Cirit DİA
Adını oynandığı alet olan ve çevgen de denilen temrensiz
mızraktan alır; kelimenin aslı Arapça cerîddir (kabuğu soyulmuş hurma ağacı).
Atlı cirit oyunu
Her atlının elinde normal bir mızrak kalınlığında ve
yaklaşık 1,5 m. uzunluğunda meşe dalından bir sopa bulunur
Attığı ciritle hasım oyuncuyu vuran başarılı kabul edilir ve
sayı alır, atı vuran ise başarısız sayılır ve puan kaybeder. En yüksek puanı
kendisine atılan ciridi havada kapan oyuncu kazanır; rakibine çok yaklaşıp
ciridini atmadan atar gibi yaparak ona “aman tanıyan” oyuncu da yine yüksek
puan alır.
Geleneklere göre cirit isabetiyle bir oyuncunun ağır yara
alması veya ölmesi oyunu durdurmaz ve şikâyetçi olmayı gerektirmez; tam tersi
bu ölüm o oyuncunun ailesine, özellikle babasına şeref kazandırır.
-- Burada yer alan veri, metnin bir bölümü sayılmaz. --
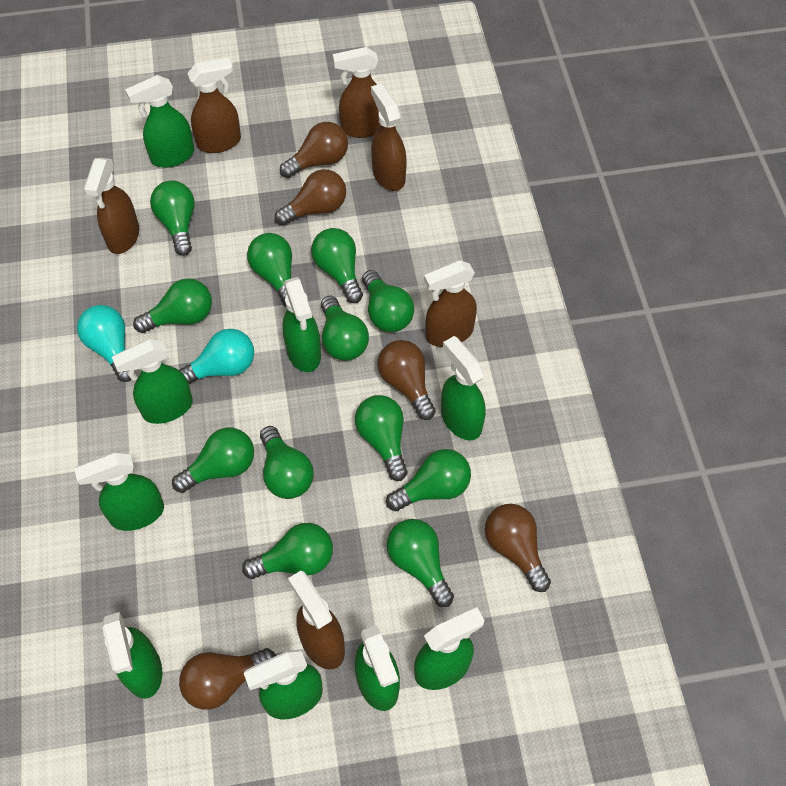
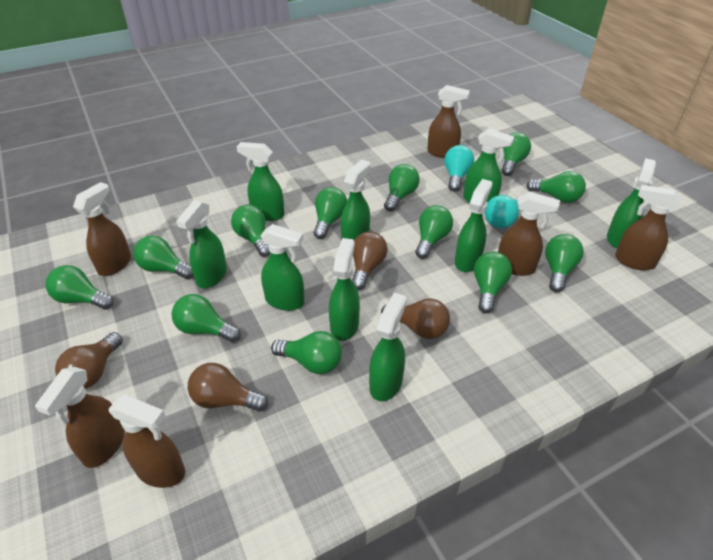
brown light bulb: [179,648,276,710] [275,169,346,226] [280,122,348,178] [378,340,436,420] [485,504,551,592] = 5 -> [55,332,123,389] [188,363,268,412] [352,231,388,290] [381,298,450,339] = 4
Orhan Gazi’nin civardaki bir alanı at yarışları ve cirit
oyunları için vakfettiği bilinmektedir. Yıldırım Bayezid ve Çelebi Mehmed
zamanlarında ciride olan ilgi daha da artmış, sarayda cündîlik (binicilik)
derslerinin verilmeye başlaması üzerine de bu oyun teşkilâtlı bir spor dalı
haline gelmiştir.
…cirit, yeniçerilerin başlıca oyun ve tâlimi olması
sebebiyle Yeniçeri Ocağı’nın kaldırılmasından sonra eski önemini kaybetmiştir.